* STORED DATA
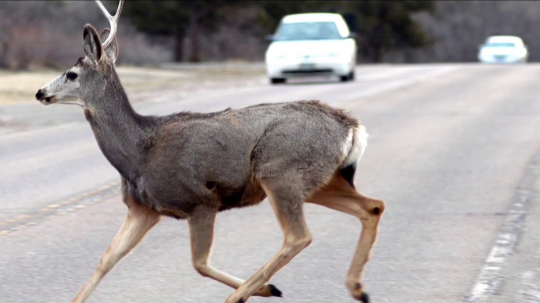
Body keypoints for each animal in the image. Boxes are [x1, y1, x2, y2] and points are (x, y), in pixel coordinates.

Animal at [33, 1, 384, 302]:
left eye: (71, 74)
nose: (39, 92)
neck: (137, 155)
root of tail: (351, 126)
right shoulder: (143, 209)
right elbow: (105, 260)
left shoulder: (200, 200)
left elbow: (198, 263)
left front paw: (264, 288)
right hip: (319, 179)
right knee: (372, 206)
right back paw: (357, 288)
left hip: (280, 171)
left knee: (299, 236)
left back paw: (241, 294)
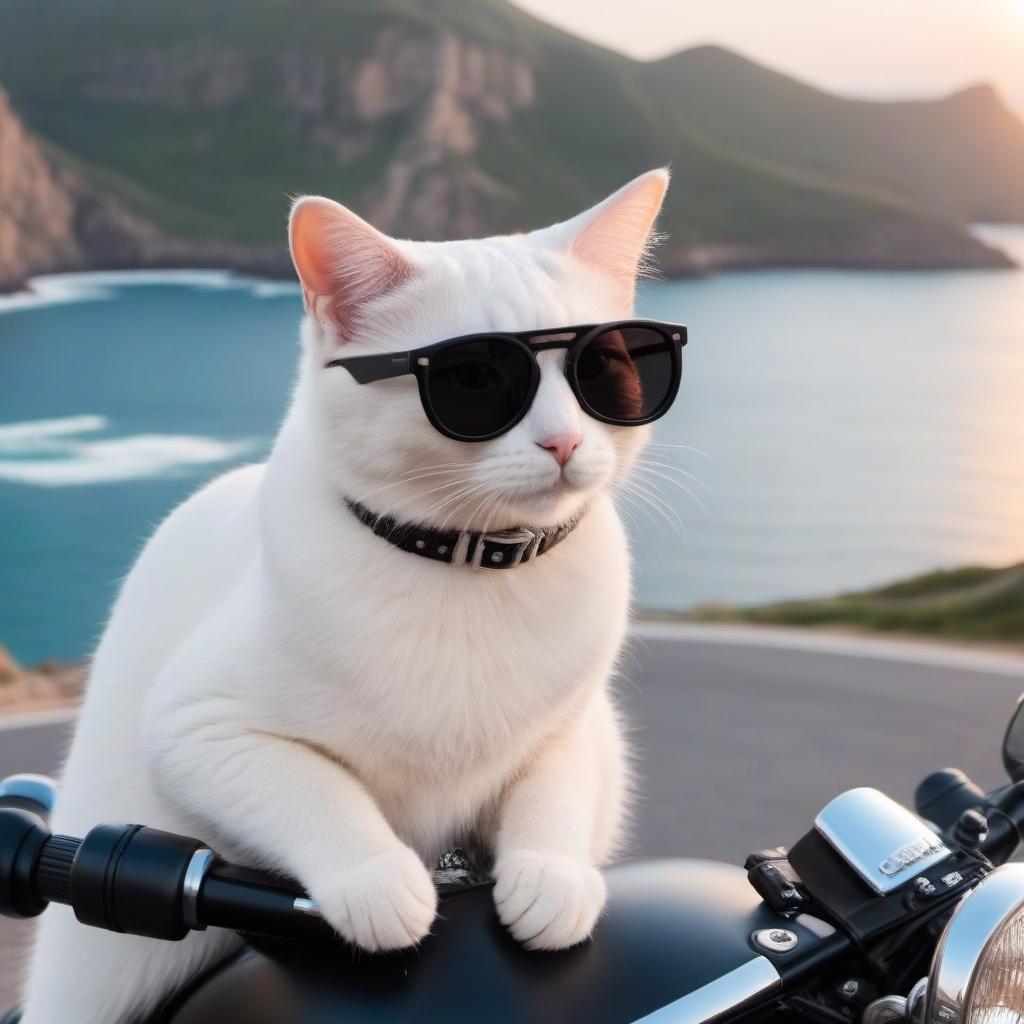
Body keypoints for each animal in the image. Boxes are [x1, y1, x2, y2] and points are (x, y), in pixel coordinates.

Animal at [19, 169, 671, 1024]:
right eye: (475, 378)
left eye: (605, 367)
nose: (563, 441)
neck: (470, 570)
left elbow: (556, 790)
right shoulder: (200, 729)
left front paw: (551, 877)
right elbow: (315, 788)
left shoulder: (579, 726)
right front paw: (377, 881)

* YOUR TASK
All of the entries above are to be written out exactly, with no pictures.

* TASK RESPONSE
Body keypoints for each animal in the image. Boxes are [x1, y1, x2, y2] and points are (x, y), in pixel coordinates.

Animal at [33, 1, 384, 302]:
left eye: (71, 74)
nose: (39, 92)
neck: (137, 155)
root of tail: (351, 126)
right shoulder: (143, 209)
right elbow: (105, 260)
left shoulder: (200, 200)
left elbow: (198, 263)
left front paw: (264, 288)
right hip: (319, 179)
right knee: (372, 206)
right back paw: (357, 288)
left hip: (280, 171)
left knee: (299, 236)
left back paw: (241, 294)
Body keypoints for each animal in the image. Boxes are [x1, y1, x2, y2] and points are (x, y), in pixel coordinates.

Animal at [19, 169, 671, 1024]:
right eye: (475, 378)
left eye: (605, 367)
nose: (563, 441)
neck: (470, 570)
left elbow: (556, 790)
right shoulder: (200, 729)
left front paw: (551, 877)
right elbow: (315, 788)
left shoulder: (579, 726)
right front paw: (377, 881)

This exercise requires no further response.